▶ _DIRECTIONS FOR THIS TASK_
Quote everything from the line containing "pts, fga, plus_minus, trb, fg, ft" down to the end of the records, leaving out the pictures.

▶ _Chart analysis records_
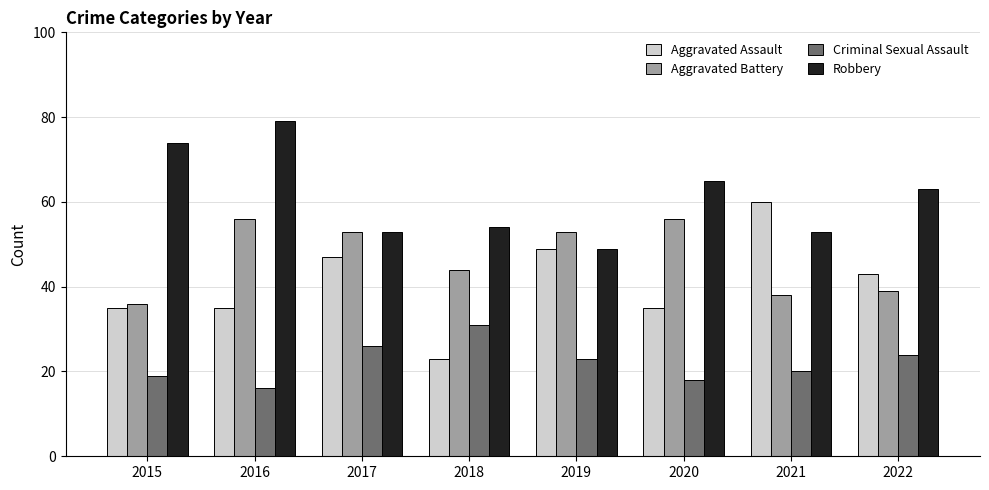

What are all the series names shown in the legend?

Aggravated Assault, Aggravated Battery, Criminal Sexual Assault, Robbery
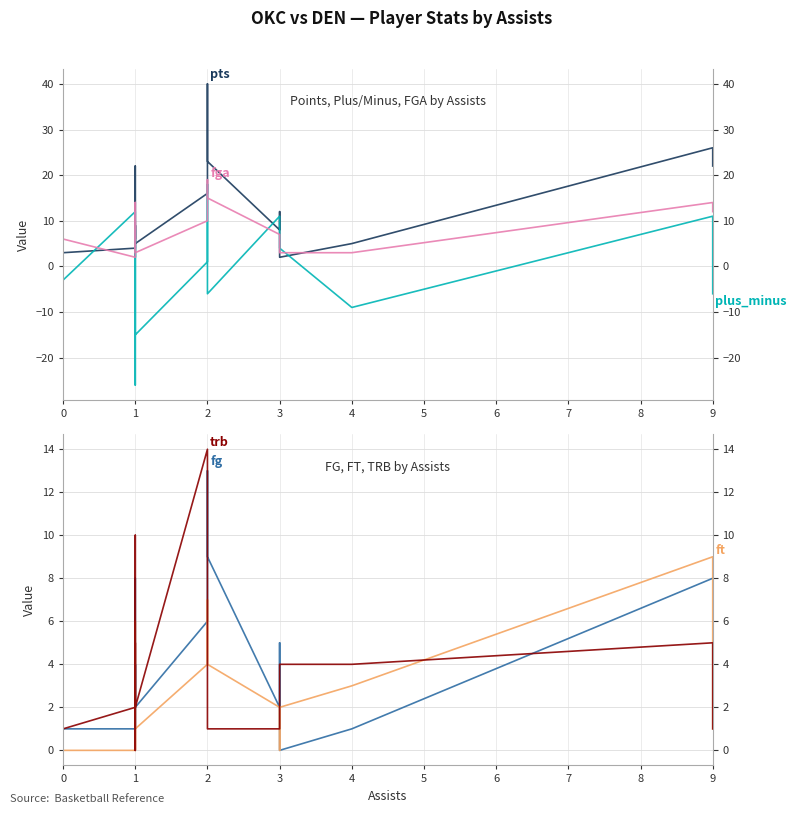

Rank the series by their maximum value, from highest to lowest.

pts, fga, plus_minus, trb, fg, ft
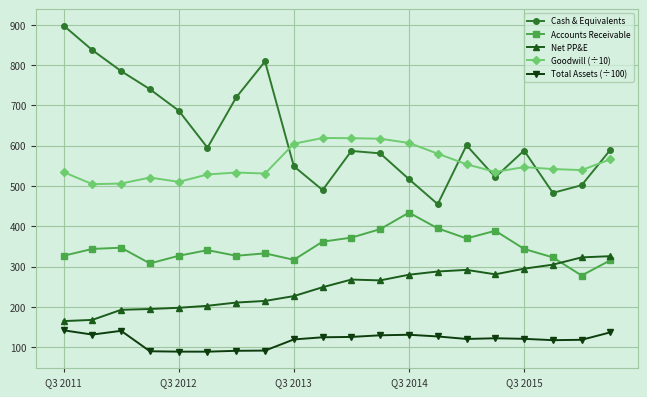

Which series has the largest range (max minus min)?

Cash & Equivalents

▶ _EXPECTED OUTPUT_
pts, fga, plus_minus, trb, fg, ft

Which series has the largest range (max minus min)?

Cash & Equivalents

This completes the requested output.